On a brighter note, I had to laugh that "The Fallen Barn" went from 'a scared rabbit to standing still like a deer caught in the headlights'! I'm having the same issue with a historical novel set in the late 1920s whose main character is patterned after a favorite great-aunt. Poor dear...I packed her off to England, then left her stuck halfway between Liverpool and the Lake District with a group of what appear to be ne'er-do-wells. Being a huge fan of Jan Karon's Mitford and Father Tim series, I'm hoping Auntie will soon "do a J.K." and tell me in a dream what she should do next!
Voted up, awesome and beautiful! ;D
It is always so restful to come and sit by your fireside. Sometimes we need to go back to enable us to move forward.
When I went back to visit my old school it had vanished, nature had taken over. I felt sad at the time it felt as though part of my past had ben lost forever.

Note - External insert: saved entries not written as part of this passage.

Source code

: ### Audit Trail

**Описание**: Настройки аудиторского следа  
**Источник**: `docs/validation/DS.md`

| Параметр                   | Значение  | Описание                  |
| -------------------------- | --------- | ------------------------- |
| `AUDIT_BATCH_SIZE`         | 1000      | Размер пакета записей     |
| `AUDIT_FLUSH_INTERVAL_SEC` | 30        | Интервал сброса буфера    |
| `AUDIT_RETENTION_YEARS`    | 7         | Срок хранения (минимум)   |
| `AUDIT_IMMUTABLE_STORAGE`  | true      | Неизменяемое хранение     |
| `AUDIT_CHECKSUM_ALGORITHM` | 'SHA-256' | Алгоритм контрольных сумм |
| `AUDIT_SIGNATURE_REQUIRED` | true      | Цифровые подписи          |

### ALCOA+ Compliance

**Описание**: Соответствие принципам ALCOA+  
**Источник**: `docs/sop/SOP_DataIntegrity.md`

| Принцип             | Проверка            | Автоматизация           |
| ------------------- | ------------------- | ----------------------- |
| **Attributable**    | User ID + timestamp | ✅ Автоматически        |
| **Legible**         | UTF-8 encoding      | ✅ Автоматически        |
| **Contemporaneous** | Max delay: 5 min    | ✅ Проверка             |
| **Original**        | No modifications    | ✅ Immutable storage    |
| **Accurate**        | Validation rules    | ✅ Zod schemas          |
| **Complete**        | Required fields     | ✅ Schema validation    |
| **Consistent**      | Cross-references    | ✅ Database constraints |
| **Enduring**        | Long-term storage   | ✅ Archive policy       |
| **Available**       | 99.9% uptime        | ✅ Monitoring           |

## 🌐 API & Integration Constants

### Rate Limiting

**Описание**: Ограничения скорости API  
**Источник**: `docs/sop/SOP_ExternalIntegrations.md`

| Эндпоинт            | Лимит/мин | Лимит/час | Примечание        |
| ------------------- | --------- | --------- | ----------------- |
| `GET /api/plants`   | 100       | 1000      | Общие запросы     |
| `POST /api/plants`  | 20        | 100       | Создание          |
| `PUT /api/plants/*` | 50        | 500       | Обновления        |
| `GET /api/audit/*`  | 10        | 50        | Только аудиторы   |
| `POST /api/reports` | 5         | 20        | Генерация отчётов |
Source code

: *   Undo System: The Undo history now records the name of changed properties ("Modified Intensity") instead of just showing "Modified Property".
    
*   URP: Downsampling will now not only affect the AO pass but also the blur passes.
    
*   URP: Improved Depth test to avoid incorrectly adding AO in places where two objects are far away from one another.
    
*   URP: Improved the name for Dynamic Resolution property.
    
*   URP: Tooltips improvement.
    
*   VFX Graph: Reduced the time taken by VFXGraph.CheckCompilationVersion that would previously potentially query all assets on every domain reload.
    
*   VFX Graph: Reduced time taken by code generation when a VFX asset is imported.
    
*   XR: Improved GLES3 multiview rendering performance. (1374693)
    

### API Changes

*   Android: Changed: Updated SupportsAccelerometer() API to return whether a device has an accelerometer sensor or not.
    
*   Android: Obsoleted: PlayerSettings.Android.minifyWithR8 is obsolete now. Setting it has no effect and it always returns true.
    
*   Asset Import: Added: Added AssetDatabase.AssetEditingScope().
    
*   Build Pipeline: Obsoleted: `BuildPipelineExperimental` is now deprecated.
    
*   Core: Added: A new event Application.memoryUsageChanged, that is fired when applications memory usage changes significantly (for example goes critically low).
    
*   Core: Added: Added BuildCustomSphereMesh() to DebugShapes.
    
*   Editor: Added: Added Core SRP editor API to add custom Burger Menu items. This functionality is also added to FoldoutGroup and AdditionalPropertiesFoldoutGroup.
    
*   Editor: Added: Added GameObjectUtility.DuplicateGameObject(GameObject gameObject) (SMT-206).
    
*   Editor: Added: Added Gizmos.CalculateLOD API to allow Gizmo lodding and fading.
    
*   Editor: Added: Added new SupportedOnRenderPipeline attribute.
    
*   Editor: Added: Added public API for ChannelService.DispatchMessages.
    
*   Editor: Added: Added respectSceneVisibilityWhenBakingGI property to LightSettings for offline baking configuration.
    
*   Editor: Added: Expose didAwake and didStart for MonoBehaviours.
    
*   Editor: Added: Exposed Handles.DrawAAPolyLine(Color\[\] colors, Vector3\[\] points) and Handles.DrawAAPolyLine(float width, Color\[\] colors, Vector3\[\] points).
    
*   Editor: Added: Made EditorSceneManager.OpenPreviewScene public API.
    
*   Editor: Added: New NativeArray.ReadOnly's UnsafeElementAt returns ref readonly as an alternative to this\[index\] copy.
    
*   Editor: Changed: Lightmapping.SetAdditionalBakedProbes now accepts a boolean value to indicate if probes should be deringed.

It was so nice for you to make good with your old teacher, both of you changing and growing over the years.
A lovely read and thank you for sharing.
I am afraid i have missed some of your chapters. I enjoyed reading this one. What you said about facing your past is very true. Thank's for sharing...
Ah, memories. They are what we live for and try to make and then love to go back to. I wonder - do you still have the stool? How long ago was this chapter written?
For some, memories are beautiful. For others, maybe not so much. Glad we both are able to have good memories. They truly are a blessing that not everyone shares. Thanks for sharing yours.
It is always a pleasure to pull up a chair and sit by the fire with you. Best of luck with that garden and may the snows give you a much-deserved break soon!
Beautiful memories, thank you for sharing. I think it takes many of us so many years to really grow up and know what life is all about. You are a Godsend with your memories and so many of us appreciate your sharing. God bless you always.